• U.S.

Dog Days No More.

2 minute read
Nancy Gibbs

Maybe because we idealize bright summer more than any other season, its darkness takes us by surprise, like finding a spider in your sandal. Savoring summer is a habit tattooed from childhood, along with sunburn scars and callused heels and memories of original sins, a first beer smuggled behind the grandstand, cigarettes sneaked in the woods, curfews broken because it’s too hot to sleep. The flip side of summer freedom is anarchy, the structures of school and work melted into casual Fridays and long weekends spent playing on grass now baked to beige by drought, if it has not been drowned by this summer’s biblical floods.

On August nights, stars fall out of the sky in meteor showers while young people are gunned down at random on the playground, on the stoop or on U.S. 26 in Portland, Ore., where a 29-year-old man was shot on Aug. 11 after merging into another driver’s lane. Tempers blister; discipline runs thin. We’ve had summers of riots, of stalkers and serial killers, of orange alerts and Amber alerts, West Nile and wildfires. This August brings familiar fears and fresh ones, the storms now pacing offshore with disarming names like Flossie and Erin; we know, in a way we didn’t a few years ago, the damage they can do when they’re angry. Storm fears drove oil prices up, sending more shudders through financial markets that already don’t like the heat. For nearly 20 years, August has been the worst month of the year for the S&P 500. The folks at Homeland Security are pale and twitchy, recalling the mood of August 2001; the Geiger counters were out again in lower Manhattan. And as families set off for the lake or the mountains, there are bridges to cross; we are all inspectors now, wondering if the steel feels weak in this heat.

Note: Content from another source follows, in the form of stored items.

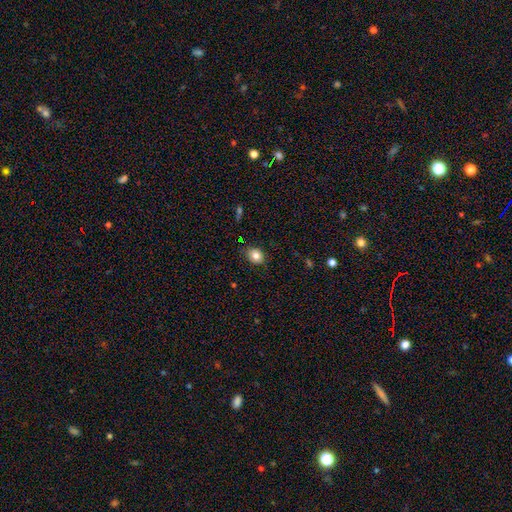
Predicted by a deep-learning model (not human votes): smooth 81%, featured or disk 10%, star or artifact 10%. Down the decision tree: how rounded — round (51%); merging — none (83%).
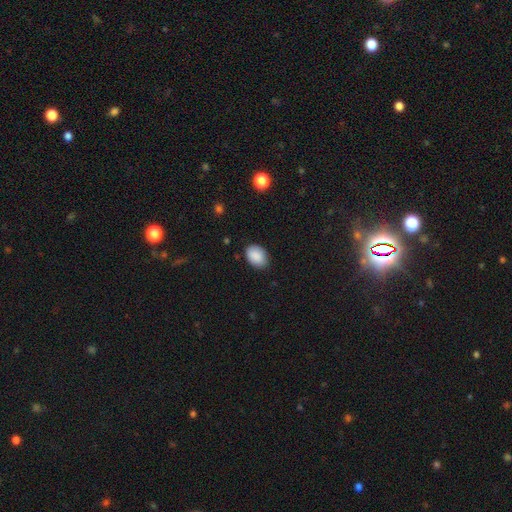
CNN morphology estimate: smooth 89%, star or artifact 7%, featured or disk 4%. Down the decision tree: how rounded — in between (80%); merging — none (79%).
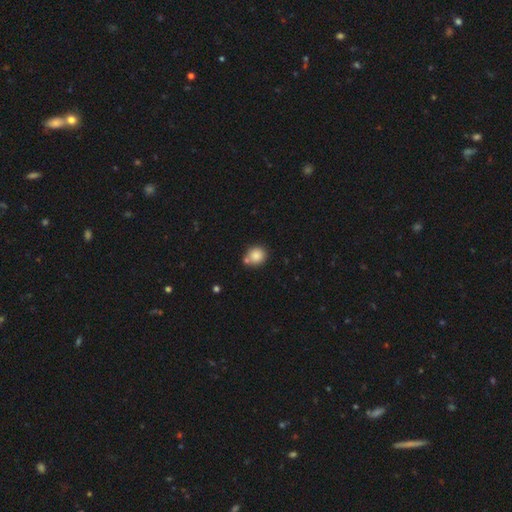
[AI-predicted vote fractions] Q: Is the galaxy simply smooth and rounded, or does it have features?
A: smooth — 85%.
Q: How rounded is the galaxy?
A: round — 86%.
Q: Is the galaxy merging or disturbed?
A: none — 63%.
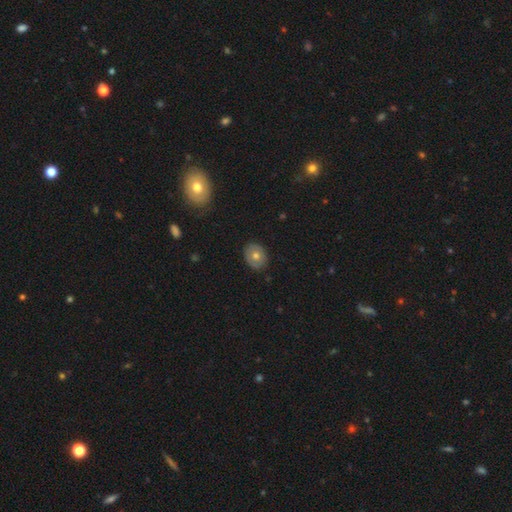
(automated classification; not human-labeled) Smooth or featured? Predicted: smooth (p=0.62). How rounded? Predicted: round (p=0.52). Merging? Predicted: none (p=0.86).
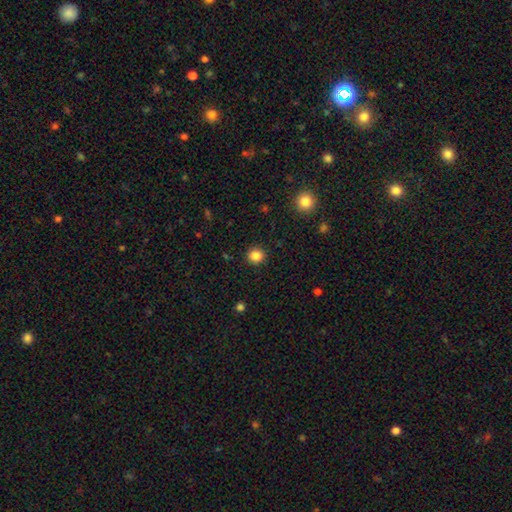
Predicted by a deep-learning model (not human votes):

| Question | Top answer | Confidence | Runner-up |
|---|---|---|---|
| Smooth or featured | smooth | 84% | star or artifact (12%) |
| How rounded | round | 92% | in between (8%) |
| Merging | none | 91% | minor disturbance (5%) |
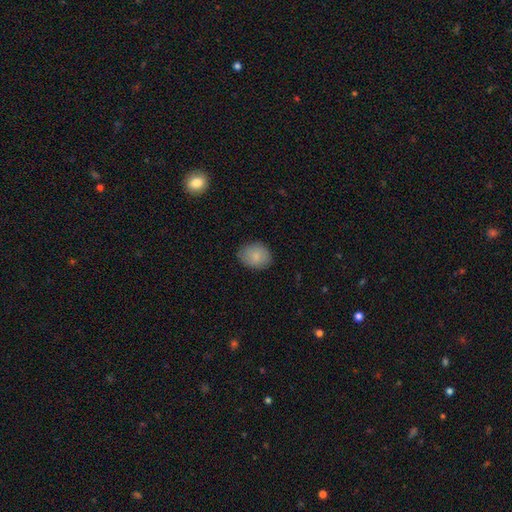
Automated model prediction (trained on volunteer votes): smooth_or_featured: smooth (p=0.84) [alt: featured or disk p=0.09]
how_rounded: round (p=0.51) [alt: in between p=0.48]
merging: none (p=0.84) [alt: minor disturbance p=0.13]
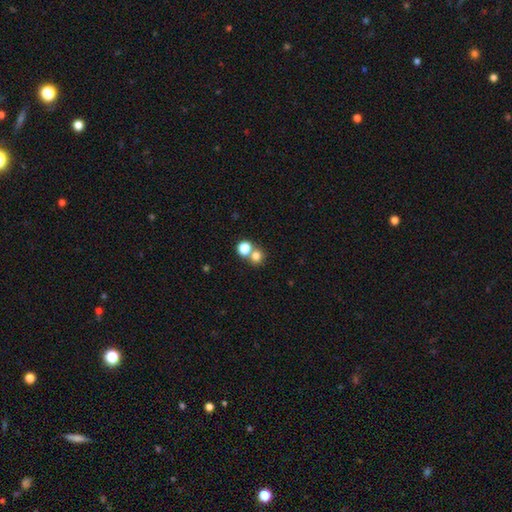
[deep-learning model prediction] Smooth or featured?
  - smooth: 76% *
  - star or artifact: 15%
  - featured or disk: 9%
How rounded?
  - round: 86% *
  - in between: 14%
  - cigar-shaped: 1%
Merging?
  - none: 53% *
  - merger: 38%
  - minor disturbance: 6%
  - major disturbance: 3%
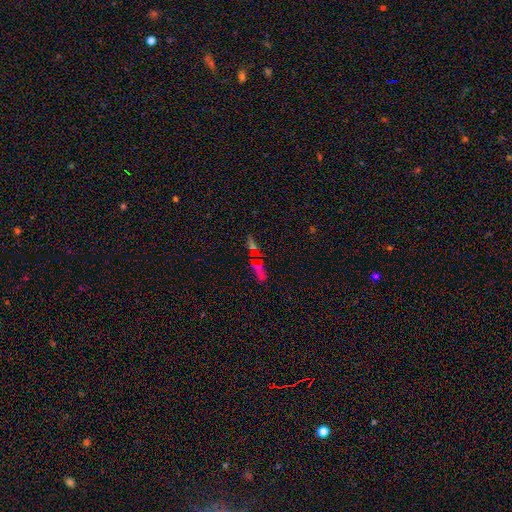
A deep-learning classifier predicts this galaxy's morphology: This appears to be a smooth galaxy with no disk features (46%). Merging: none (75%).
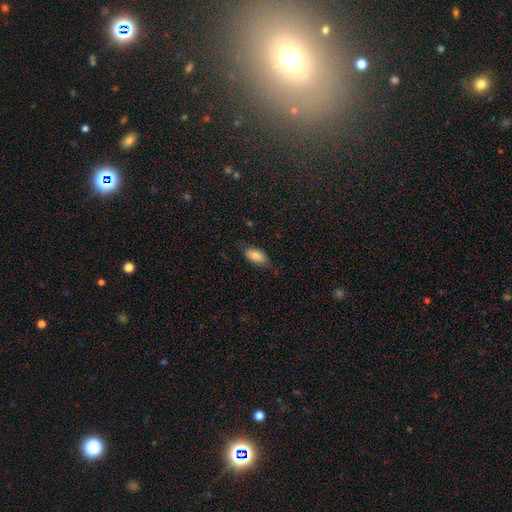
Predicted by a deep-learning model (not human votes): Overall: smooth (84%). How rounded: in between (92%). Merging: none (76%).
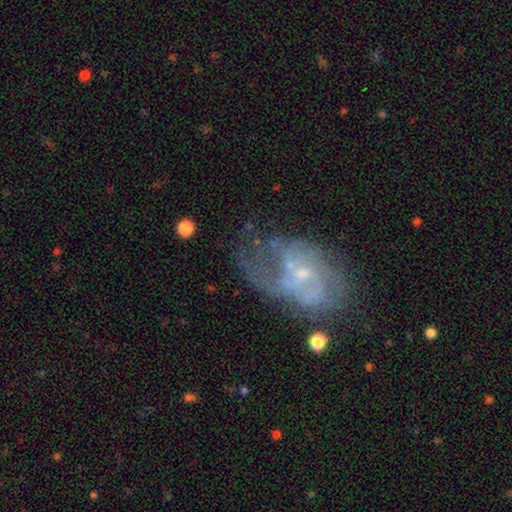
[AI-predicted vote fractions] featured or disk 78%, smooth 13%, star or artifact 10%. Down the decision tree: edge-on disk — no (97%); bar — no (59%); spiral arms — yes (84%); spiral arm count — 2 (38%); spiral winding — medium (44%); bulge size — small (72%); merging — none (44%).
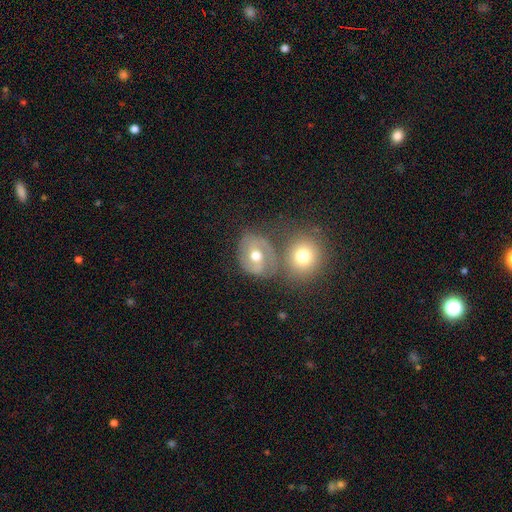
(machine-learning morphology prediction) Smooth or featured: featured or disk — 51% (smooth — 39%)
Edge-on disk: no — 96% (yes — 4%)
Merging: none — 49% (merger — 29%)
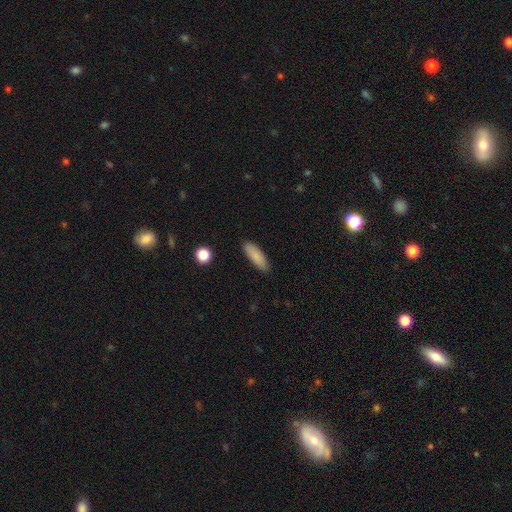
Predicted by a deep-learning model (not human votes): This is clearly a smooth galaxy (86%). How rounded: possibly in between (56%). Merging: clearly none (86%).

These days the fall begins in mid-August: the return of routine and new backpacks and the sudden loss of leisure that comes with the burst of the New Year. For that is August’s real purpose on the calendar, to be its dying days, before autumn comes and the air is fit to breathe again and everything starts over–football season, TV season, fourth grade and the chance to break all the resolutions made on vacation for the year ahead.